**Perguntas sobre o material:**
A: Indique se cada afirmação abaixo está de acordo com o texto selecionado, respondendo sim ou não e citando as palavras do texto que decidem a questão: (i) o Conselho Nacional de Saúde foi chamado para integrar o grupo de trabalho proposto por Maia; (ii) o SUS foi regulamentado pelas leis 8.080 e 8.142, de 1990; (iii) a comissão intergestores tripartite foi criada em 1988.
B: Segundo o texto selecionado, o que a Reforma Administrativa de 1995 fez com a saúde?

No dia seguinte, 24 de julho, Maia avançou.
Propôs um grupo de trabalho para discutir um projeto de lei que “moderniza o SUS”.
Estranhamente, ele alijou dessa tarefa parlamentares que integram as comissões de Seguridade Social e Família e a recentemente criada de Combate ao Coronavírus.
Tampouco chamou para integrar o grupo de trabalho o Conselho Nacional de Saúde (CNS), que reúne usuários, trabalhadores, gestores e prestadores de serviços de saúde do SUS.
Instância maior de participação da sociedade, o CNS tem o poder de deliberar sobre a política de saúde brasileira.
O SUS foi criado pela Constituição Federal de 1988 e regulamentado pelas leis 8.080 e 8.142, de 1990.
Fruto da luta histórica do povo brasileiro, o SUS, ao longo dos seus 30 anos, vem sendo reconhecido como a política pública mais inclusiva do País, pois atende 100% da população brasileira de forma integral e equânime.
Desde a sua criação, o SUS está estruturado sob eficazes bases de articulação interfederativa.
Uma comissão intergestores tripartite (criada em 1993) pactua a implantação do SUS e a divisão de recursos financeiros entre as três esferas de governo.
Para formulação, fiscalização e deliberação acerca da gestão, existem conselhos de saúde formados pelas representações da sociedade.
São espaços plurais que buscam atender às necessidades da população nos bairros, municípios, estados e União, aproximando a saúde da democracia participativa, essencial à compreensão e sustentação de um sistema público.
Isso é essencial para garantir a saúde como “direito de todos e dever do estado”, como estabelece a Constituição Federal de 1988.
Isso de um lado.
De outro lado, para muitos, a saúde é tratada como mercadoria, podendo gerar altos lucros.
Isso, sim, de longe, objetivam os interesses dos oligopólios industriais que dominam pesquisa, produção, distribuição e comercialização de medicamentos e materiais médicos.
Também a venda de planos de saúde (individuais e coletivos), que hoje consomem a renda das famílias, especialmente para atendimento das pessoas com mais de 60 anos.
Historicamente, o SUS sempre foi campo de disputa entre o setor público e o privado.
O resultado é um financiamento insuficiente para sua efetiva implementação e garantia de seus princípios e diretrizes.
A Reforma Administrativa de 1995 retirou a saúde das ações estratégicas do Estado.
O orçamento da saúde da Emenda Constitucional nº 29/2000 não vinculou investimento financeiro ao Produto Interno Bruto.

**Dados para análise:**
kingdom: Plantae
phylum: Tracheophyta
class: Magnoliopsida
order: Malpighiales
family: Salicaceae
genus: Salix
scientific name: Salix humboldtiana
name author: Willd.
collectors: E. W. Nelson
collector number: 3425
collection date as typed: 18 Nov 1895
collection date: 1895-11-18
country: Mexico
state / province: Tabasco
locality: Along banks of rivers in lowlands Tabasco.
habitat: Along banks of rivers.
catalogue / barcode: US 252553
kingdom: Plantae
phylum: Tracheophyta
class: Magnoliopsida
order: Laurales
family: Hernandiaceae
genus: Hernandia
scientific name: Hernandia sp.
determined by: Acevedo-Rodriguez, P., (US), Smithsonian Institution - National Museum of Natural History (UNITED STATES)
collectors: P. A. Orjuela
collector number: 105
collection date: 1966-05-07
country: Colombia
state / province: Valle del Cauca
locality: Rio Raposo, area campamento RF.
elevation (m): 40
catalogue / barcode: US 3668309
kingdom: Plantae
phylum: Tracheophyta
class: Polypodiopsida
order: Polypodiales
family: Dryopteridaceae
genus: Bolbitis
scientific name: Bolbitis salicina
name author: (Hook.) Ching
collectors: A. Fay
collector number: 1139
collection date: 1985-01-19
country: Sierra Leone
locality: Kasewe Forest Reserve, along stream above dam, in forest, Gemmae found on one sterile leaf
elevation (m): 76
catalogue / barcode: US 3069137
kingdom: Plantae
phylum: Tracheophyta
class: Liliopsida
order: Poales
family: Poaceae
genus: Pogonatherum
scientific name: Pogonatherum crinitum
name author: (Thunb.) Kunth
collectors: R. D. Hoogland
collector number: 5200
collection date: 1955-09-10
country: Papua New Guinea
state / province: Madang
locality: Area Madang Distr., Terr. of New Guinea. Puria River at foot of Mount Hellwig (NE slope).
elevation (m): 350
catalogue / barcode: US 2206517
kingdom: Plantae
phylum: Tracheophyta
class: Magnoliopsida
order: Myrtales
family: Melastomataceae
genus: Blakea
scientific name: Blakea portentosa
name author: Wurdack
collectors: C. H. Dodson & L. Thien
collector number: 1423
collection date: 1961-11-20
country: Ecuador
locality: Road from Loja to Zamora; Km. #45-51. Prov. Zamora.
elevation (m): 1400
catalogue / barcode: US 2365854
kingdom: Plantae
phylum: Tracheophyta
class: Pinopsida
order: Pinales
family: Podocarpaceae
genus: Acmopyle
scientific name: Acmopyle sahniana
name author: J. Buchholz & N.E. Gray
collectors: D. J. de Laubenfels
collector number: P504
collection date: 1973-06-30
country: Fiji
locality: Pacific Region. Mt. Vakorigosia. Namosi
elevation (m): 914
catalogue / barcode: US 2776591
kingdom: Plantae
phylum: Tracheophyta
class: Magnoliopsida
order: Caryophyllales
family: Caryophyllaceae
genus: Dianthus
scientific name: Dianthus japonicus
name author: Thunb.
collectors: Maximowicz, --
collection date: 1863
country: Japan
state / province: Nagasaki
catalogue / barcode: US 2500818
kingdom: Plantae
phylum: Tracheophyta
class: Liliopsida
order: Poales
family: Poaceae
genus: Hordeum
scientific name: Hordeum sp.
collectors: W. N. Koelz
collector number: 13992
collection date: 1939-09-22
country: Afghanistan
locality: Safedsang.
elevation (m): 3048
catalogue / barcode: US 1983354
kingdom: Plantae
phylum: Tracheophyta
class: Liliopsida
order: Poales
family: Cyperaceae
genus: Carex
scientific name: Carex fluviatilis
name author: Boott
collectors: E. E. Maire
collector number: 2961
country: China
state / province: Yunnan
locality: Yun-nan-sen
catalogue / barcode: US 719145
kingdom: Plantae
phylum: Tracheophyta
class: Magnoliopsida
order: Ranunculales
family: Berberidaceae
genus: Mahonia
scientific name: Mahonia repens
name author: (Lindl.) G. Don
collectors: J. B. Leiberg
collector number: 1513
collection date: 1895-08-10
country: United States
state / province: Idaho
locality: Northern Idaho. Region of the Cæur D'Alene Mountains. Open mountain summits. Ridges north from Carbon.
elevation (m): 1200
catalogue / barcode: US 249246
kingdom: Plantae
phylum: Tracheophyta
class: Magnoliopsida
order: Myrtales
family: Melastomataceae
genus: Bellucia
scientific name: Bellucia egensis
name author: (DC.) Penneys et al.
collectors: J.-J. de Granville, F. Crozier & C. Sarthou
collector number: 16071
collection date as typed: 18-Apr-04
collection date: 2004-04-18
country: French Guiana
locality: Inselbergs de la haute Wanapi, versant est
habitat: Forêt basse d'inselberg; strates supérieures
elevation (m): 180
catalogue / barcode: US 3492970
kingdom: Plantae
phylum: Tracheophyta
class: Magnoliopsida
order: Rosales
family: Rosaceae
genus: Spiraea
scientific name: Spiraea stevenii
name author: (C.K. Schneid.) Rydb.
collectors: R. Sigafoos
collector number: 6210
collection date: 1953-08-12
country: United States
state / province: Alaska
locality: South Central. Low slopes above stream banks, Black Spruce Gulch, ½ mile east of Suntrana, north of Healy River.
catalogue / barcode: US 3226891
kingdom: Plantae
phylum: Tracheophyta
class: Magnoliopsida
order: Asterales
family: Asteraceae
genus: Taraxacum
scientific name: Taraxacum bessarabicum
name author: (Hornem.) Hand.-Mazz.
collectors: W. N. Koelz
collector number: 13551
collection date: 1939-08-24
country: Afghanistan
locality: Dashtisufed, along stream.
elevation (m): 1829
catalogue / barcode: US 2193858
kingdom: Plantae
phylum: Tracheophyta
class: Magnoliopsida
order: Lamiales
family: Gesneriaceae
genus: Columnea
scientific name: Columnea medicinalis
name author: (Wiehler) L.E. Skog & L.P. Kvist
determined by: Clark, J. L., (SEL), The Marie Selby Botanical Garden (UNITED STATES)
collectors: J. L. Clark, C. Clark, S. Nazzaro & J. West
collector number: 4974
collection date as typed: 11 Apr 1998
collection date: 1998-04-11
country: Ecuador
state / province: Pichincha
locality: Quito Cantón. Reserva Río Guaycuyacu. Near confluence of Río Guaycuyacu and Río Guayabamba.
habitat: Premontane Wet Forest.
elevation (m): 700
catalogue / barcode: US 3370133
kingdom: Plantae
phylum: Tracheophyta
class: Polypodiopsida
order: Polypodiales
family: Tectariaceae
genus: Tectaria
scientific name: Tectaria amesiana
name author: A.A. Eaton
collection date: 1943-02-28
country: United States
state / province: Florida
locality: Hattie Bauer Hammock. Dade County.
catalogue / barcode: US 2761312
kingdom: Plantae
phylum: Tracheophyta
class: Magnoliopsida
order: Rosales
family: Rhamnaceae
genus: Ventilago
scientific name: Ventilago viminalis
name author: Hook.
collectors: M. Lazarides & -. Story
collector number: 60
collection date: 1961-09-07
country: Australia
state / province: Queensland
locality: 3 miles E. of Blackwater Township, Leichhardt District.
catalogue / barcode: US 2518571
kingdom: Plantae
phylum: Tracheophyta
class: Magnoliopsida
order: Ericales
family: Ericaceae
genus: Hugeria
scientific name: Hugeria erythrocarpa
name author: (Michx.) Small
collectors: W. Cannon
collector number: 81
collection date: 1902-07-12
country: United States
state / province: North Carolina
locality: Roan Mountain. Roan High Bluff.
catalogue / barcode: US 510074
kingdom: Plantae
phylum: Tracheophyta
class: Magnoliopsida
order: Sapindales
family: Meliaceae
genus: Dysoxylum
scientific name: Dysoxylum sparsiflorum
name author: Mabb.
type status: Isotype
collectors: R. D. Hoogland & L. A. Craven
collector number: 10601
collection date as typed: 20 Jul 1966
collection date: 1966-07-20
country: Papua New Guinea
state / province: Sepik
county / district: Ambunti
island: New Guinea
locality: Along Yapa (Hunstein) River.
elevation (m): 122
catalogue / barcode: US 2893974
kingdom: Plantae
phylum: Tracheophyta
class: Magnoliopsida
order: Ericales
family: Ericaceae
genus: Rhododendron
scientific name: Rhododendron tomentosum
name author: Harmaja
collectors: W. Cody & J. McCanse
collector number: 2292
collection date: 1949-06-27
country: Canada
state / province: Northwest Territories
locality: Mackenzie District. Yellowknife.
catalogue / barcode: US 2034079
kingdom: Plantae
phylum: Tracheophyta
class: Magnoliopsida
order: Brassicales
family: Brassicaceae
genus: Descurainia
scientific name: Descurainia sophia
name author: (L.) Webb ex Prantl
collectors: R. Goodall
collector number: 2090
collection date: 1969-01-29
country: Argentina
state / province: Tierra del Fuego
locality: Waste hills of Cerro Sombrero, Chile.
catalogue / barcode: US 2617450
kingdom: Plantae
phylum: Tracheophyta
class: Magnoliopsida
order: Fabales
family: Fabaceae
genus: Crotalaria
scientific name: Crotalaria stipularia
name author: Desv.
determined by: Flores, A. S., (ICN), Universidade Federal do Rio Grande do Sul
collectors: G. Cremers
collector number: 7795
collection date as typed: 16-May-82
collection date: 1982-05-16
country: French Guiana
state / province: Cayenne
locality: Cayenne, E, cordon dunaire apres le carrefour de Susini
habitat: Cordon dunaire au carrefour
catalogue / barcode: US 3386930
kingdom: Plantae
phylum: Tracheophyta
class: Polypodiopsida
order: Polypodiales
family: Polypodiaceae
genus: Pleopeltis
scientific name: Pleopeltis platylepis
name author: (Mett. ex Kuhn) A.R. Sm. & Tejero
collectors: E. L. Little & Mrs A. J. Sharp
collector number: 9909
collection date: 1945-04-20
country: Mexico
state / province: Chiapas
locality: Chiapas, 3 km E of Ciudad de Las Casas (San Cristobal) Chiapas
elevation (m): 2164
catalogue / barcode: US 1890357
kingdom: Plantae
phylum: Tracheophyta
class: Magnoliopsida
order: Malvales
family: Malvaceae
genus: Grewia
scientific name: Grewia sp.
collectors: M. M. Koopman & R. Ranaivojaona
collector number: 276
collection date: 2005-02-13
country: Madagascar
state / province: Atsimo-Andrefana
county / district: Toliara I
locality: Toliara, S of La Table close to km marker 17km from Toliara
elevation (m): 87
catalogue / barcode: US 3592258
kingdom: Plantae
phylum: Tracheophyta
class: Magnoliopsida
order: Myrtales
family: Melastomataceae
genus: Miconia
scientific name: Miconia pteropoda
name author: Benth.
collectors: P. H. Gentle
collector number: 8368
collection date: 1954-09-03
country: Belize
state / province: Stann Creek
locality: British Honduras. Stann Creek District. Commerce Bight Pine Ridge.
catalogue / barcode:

**Exercícios resolvidos:**
A:
(i) Não: "Tampouco chamou para integrar o grupo de trabalho o Conselho Nacional de Saúde (CNS)".
(ii) Sim: "regulamentado pelas leis 8.080 e 8.142, de 1990".
(iii) Não: "Uma comissão intergestores tripartite (criada em 1993)".

B: Retirou a saúde das ações estratégicas do Estado.